During the 1950s, many new states emerged and changed the entire balance of power within the international organizations, adding to both their willingness and their ability to help. Support came first and foremost via the UN and its specialized agencies’ programs for technical assistance, which aimed to help with the economic development of new as well as already existing countries around the world, and through which also UNESCO slowly but surely expanded its field operations.
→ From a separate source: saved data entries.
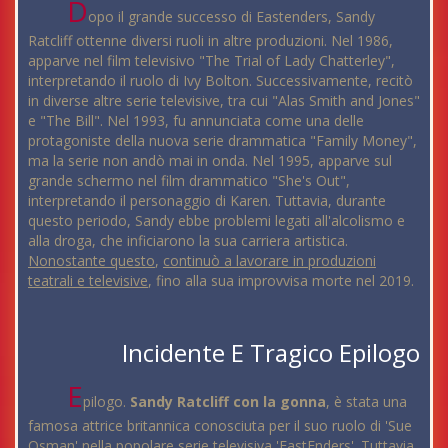
D
opo il grande successo di Eastenders, Sandy
Ratcliff ottenne diversi ruoli in altre produzioni. Nel 1986,
apparve nel film televisivo "The Trial of Lady Chatterley",
interpretando il ruolo di Ivy Bolton. Successivamente, recitò
in diverse altre serie televisive, tra cui "Alas Smith and Jones"
e "The Bill". Nel 1993, fu annunciata come una delle
protagoniste della nuova serie drammatica "Family Money",
ma la serie non andò mai in onda. Nel 1995, apparve sul
grande schermo nel film drammatico "She's Out",
interpretando il personaggio di Karen. Tuttavia, durante
questo periodo, Sandy ebbe problemi legati all'alcolismo e
alla droga, che inficiarono la sua carriera artistica.
Nonostante questo
,
continuò a lavorare in produzioni
teatrali e televisive
, fino alla sua improvvisa morte nel 2019.
Incidente E Tragico Epilogo
E
pilogo.
Sandy Ratcliff con la gonna
, è stata una
famosa attrice britannica conosciuta per il suo ruolo di 'Sue
Osman' nella popolare serie televisiva 'EastEnders'. Tuttavia,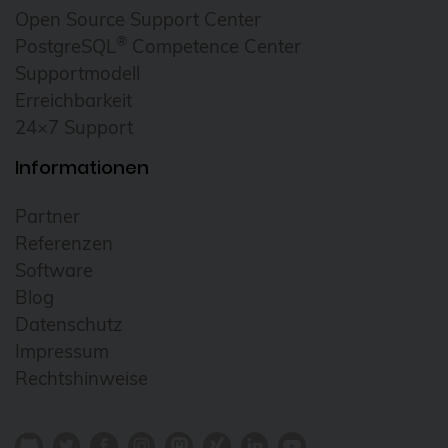
Open Source Support Center
®
PostgreSQL
Competence Center
Supportmodell
Erreichbarkeit
24×7 Support
Informationen
Partner
Referenzen
Software
Blog
Datenschutz
Impressum
Rechtshinweise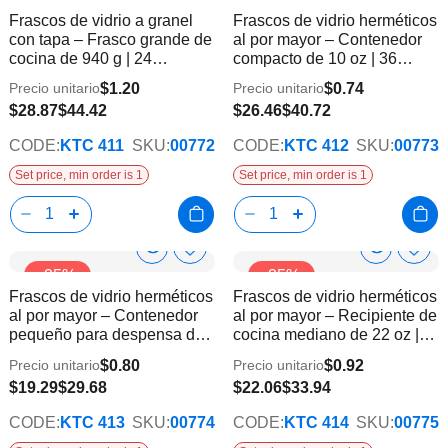
Product
Product
Frascos de vidrio a granel
Frascos de vidrio herméticos
la
la
Info
Info
con tapa – Frasco grande de
al por mayor – Contenedor
lista
lista
cocina de 940 g | 24
compacto de 10 oz | 36
de
de
unidades
unidades
deseos
dese
$1.20
$0.74
Precio unitario
Precio unitario
$28.87
$44.42
$26.46
$40.72
CODE:
KTC 411
SKU:
00772
CODE:
KTC 412
SKU:
00773
Set price, min order is 1
Set price, min order is 1
Show
Show
Añadir
Añadi
-35%
-35%
a
a
Product
Product
Frascos de vidrio herméticos
Frascos de vidrio herméticos
la
la
Info
Info
al por mayor – Contenedor
al por mayor – Recipiente de
lista
lista
pequeño para despensa de
cocina mediano de 22 oz |
de
de
450 g | 24 unidades
24 unidades
deseos
dese
$0.80
$0.92
Precio unitario
Precio unitario
$19.29
$29.68
$22.06
$33.94
CODE:
KTC 413
SKU:
00774
CODE:
KTC 414
SKU:
00775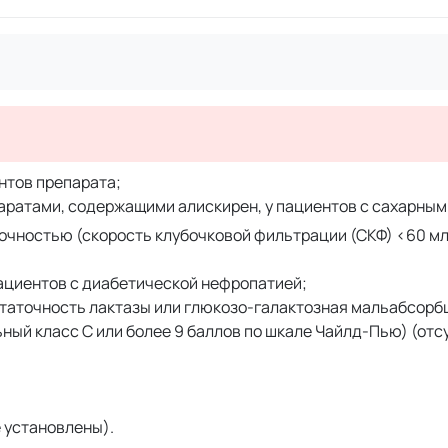
нтов препарата;
ратами, содержащими алискирен, у пациентов с сахарным
чностью (скорость клубочковой фильтрации (СКФ) <60 мл/
ациентов с диабетической нефропатией;
таточность лактазы или глюкозо-галактозная мальабсорб
ый класс С или более 9 баллов по шкале Чайлд-Пью) (отс
е установлены).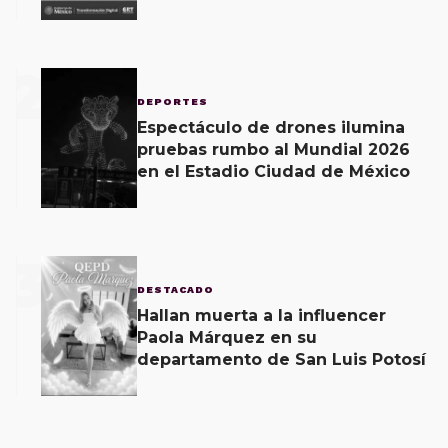
2
DEPORTES
Espectáculo de drones ilumina
pruebas rumbo al Mundial 2026
en el Estadio Ciudad de México
3
DESTACADO
Hallan muerta a la influencer
Paola Márquez en su
departamento de San Luis Potosí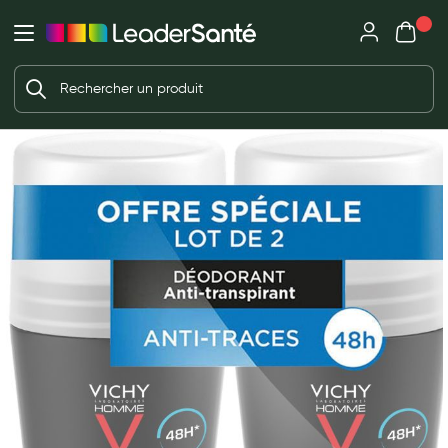
Mon panie
Ma Pharmacie LeaderSanté
Ouvrir
Ouvrir l'application
Beauté et soin
Déjà client ?
Votre panier est vide
Capillaires
Me connecter
f the images gallery
Mot de passe oublié ?
Visage
Corps
Nouveau client ?
Minceur
Créer un compte
Hygiène intime
Soins mains et ongles
Soins des pieds
Dentifrices et bains de bouche
Brosses à dents et accessoires dentaires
In these early years the organization could offer technical assistance to requesting governments within the fields of elementary education, fundamental and adult education, technical education and science, and the work would be carried out by mission experts sent and employed by UNESCO.1

Numerous programs and projects were launched, in Africa not least after the UNESCO Conference of African States on the Development of Education in Africa in Addis Ababa, which took place in May 1961 and whose outcome was an inventory of educational needs and an action program corresponding to the needs drawn up in the Plan for African Educational Development, which would guide the work of the organization over the next 20 years. The conference is still considered and remembered by many as the real startingpoint of the vast movement of development aid for education in Africa.2

Besides the general policy and its continuous implementation, which still has a huge impact in Africa, there were also – from time to time – special tasks that needed special attention. That was the case in post-war Korea and in the present-day Democratic Republic of Congo [hereafter Congo] after the Belgians had left the country. This chapter explores UNESCO’s involvement in the latter, where the organization came to play an important role in the UN mass operation of the early 1960s, and in many ways Congo became an early testing ground for UNESCO’s subsequent activities all over the Sub-Saharan continent.